To know someone's logged in, yes, you want to create a session identifier and store that somewhere on the server side (in memory or a database) and also set it in the user's cookies. Your session IDs should be sufficiently random and long that they couldn't be easily guessed. I think a common way of satisfying that is creating a UUID and then base64 encode that. Or, you could just generate a bunch of random bytes.

To know which user is logged in, the session ID should be the key that maps to a user ID. So, you'd make a map of Session ID => User ID, or something similar in your database.

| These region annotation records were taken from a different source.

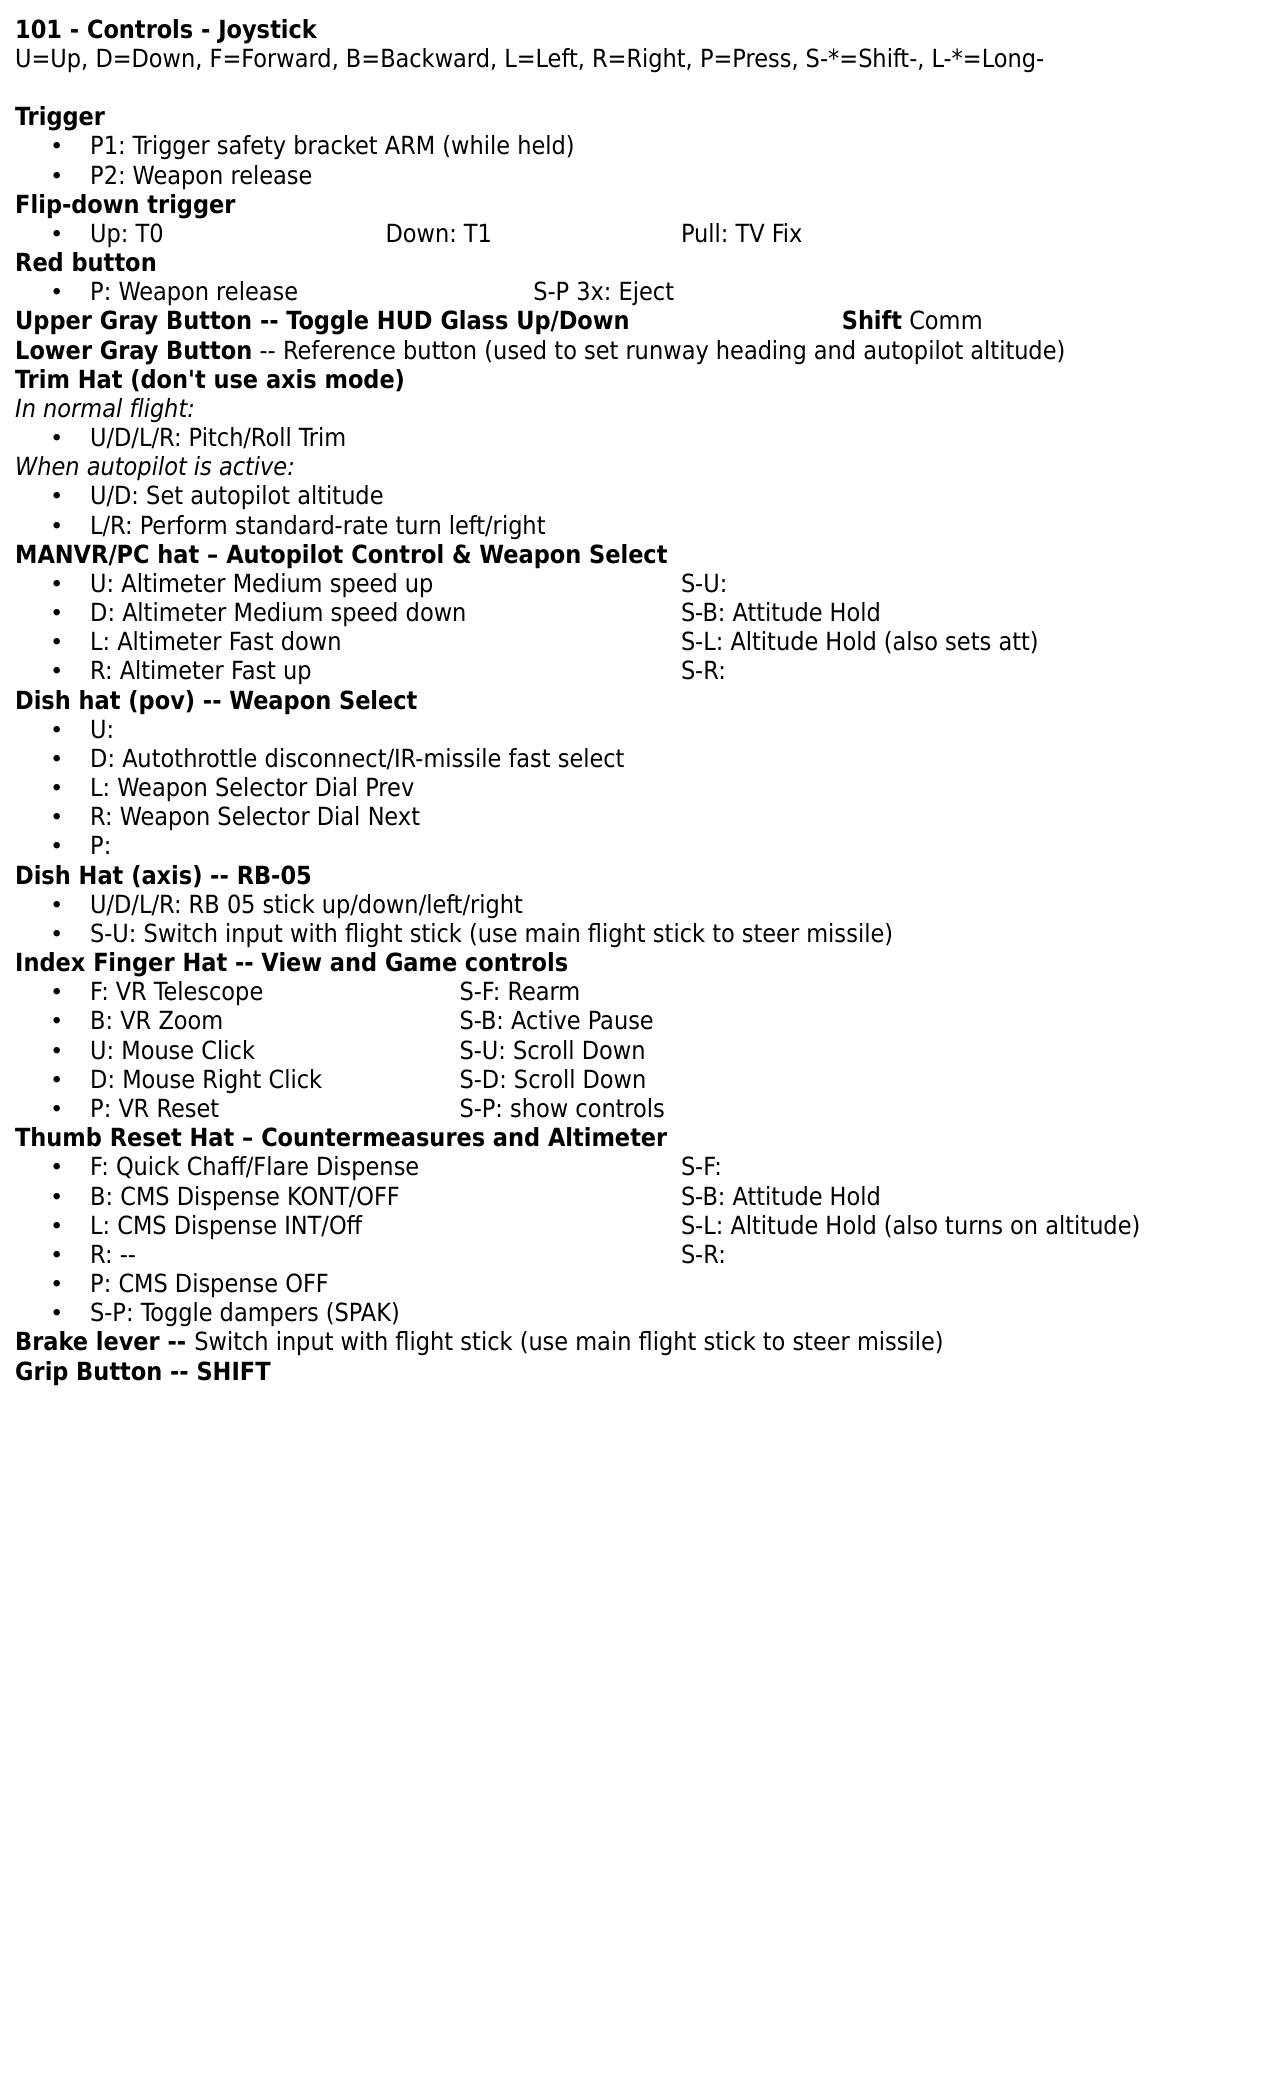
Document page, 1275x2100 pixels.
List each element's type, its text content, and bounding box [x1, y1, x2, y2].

text Thumb Reset Hat – Countermeasures and Altimeter [15, 1123, 1260, 1152]
list P2: Weapon release [52, 161, 1260, 190]
text Grip Button -- SHIFT [15, 1357, 1260, 1386]
list L: CMS Dispense INT/Off S-L: Altitude Hold (also turns on altitude) [52, 1211, 1260, 1240]
list R: -- S-R: [52, 1240, 1260, 1269]
list R: Altimeter Fast up S-R: [52, 657, 1260, 686]
list Up: T0 Down: T1 Pull: TV Fix [52, 219, 1260, 248]
list B: VR Zoom S-B: Active Pause [52, 1007, 1260, 1036]
list D: Autothrottle disconnect/IR-missile fast select [52, 744, 1260, 773]
text MANVR/PC hat – Autopilot Control & Weapon Select [15, 540, 1260, 569]
list U/D/L/R: RB 05 stick up/down/left/right [52, 890, 1260, 919]
list P: CMS Dispense OFF [52, 1269, 1260, 1298]
text Red button [15, 248, 1260, 277]
list P: VR Reset S-P: show controls [52, 1094, 1260, 1123]
list U: Altimeter Medium speed up S-U: [52, 569, 1260, 598]
list S-U: Switch input with flight stick (use main flight stick to steer missile) [52, 919, 1260, 948]
text U=Up, D=Down, F=Forward, B=Backward, L=Left, R=Right, P=Press, S-*=Shift-, L-*=Long- [15, 44, 1260, 73]
text Flip-down trigger [15, 190, 1260, 219]
text When autopilot is active: [15, 452, 1260, 482]
list D: Mouse Right Click S-D: Scroll Down [52, 1065, 1260, 1094]
list D: Altimeter Medium speed down S-B: Attitude Hold [52, 598, 1260, 627]
list P: [52, 832, 1260, 861]
list U/D/L/R: Pitch/Roll Trim [52, 423, 1260, 452]
text Brake lever -- Switch input with flight stick (use main flight stick to steer missile) [15, 1327, 1260, 1357]
list U: [52, 715, 1260, 744]
list L/R: Perform standard-rate turn left/right [52, 511, 1260, 540]
text Index Finger Hat -- View and Game controls [15, 948, 1260, 977]
list L: Weapon Selector Dial Prev [52, 773, 1260, 802]
list R: Weapon Selector Dial Next [52, 802, 1260, 832]
text In normal f‌light: [15, 394, 1260, 423]
list U/D: Set autopilot altitude [52, 482, 1260, 511]
list P1: Trigger safety bracket ARM (while held) [52, 132, 1260, 161]
list B: CMS Dispense KONT/OFF S-B: Attitude Hold [52, 1182, 1260, 1211]
list L: Altimeter Fast down S-L: Altitude Hold (also sets att) [52, 627, 1260, 657]
list F: VR Telescope S-F: Rearm [52, 977, 1260, 1007]
text Upper Gray Button -- Toggle HUD Glass Up/Down Shift Comm [15, 307, 1260, 336]
text Trim Hat (don't use axis mode) [15, 365, 1260, 394]
list U: Mouse Click S-U: Scroll Down [52, 1036, 1260, 1065]
list P: Weapon release S-P 3x: Eject [52, 277, 1260, 307]
list F: Quick Chaff/Flare Dispense S-F: [52, 1152, 1260, 1182]
text Trigger [15, 102, 1260, 132]
list S-P: Toggle dampers (SPAK) [52, 1298, 1260, 1327]
text Dish hat (pov) -- Weapon Select [15, 686, 1260, 715]
text 101 - Controls - Joystick [15, 15, 1260, 44]
text Lower Gray Button -- Reference button (used to set runway heading and autopilot altitude) [15, 336, 1260, 365]
text Dish Hat (axis) -- RB-05 [15, 861, 1260, 890]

Then, before every request, you'd

  1. Check user's cookies for Session ID. If none, user is not logged in.
  2. Check your store for user's Session ID. If it's not found, then it's invalid - user is not logged in.
  3. If you found it, use it to look up the user's ID. User is now logged in.
  4. Now you've got the user ID and can use it as a filter when querying your DB if you only want to show that user's tasks.

Example

Without middleware:

//IsLoggedIn will check if the user has an active session and return True
func IsLoggedIn(r *http.Request) bool {
    session, _ := Store.Get(r, "session")
    if session.Values["loggedin"] == "true" {
        return true
    }
    return false
}


//SearchTaskFunc is used to handle the /search/ url, handles the search function
func SearchTaskFunc(w http.ResponseWriter, r *http.Request) {
    if sessions.IsLoggedin(r) {
        if r.Method == "POST" {
            r.ParseForm()
            query := r.Form.Get("query")
            context := db.SearchTask(query)
            categories := db.GetCategories()
            context.Categories = categories
            searchTemplate.Execute(w, context)
        }
    } else {
        http.Redirect(w, r, "/login/", 302)    
    }

With Middleware:

http.HandleFunc("/", views.RequiresLogin(views.ShowAllTasksFunc))

//SearchTaskFunc is used to handle the /search/ url, 
//handles the search function
func SearchTaskFunc(w http.ResponseWriter, r *http.Request) {
    if r.Method == "POST" {
        r.ParseForm()
        query := r.Form.Get("query")
        context := db.SearchTask(query)
        categories := db.GetCategories()
        context.Categories = categories
        searchTemplate.Execute(w, context)
        }
}

This way, we do not have to repeat the if sessions.IsLoggedin() block in each of our view which requires authentication. In this example we have used it for session handling, but it can be used for any purpose which requires some kind of pre handling of any view.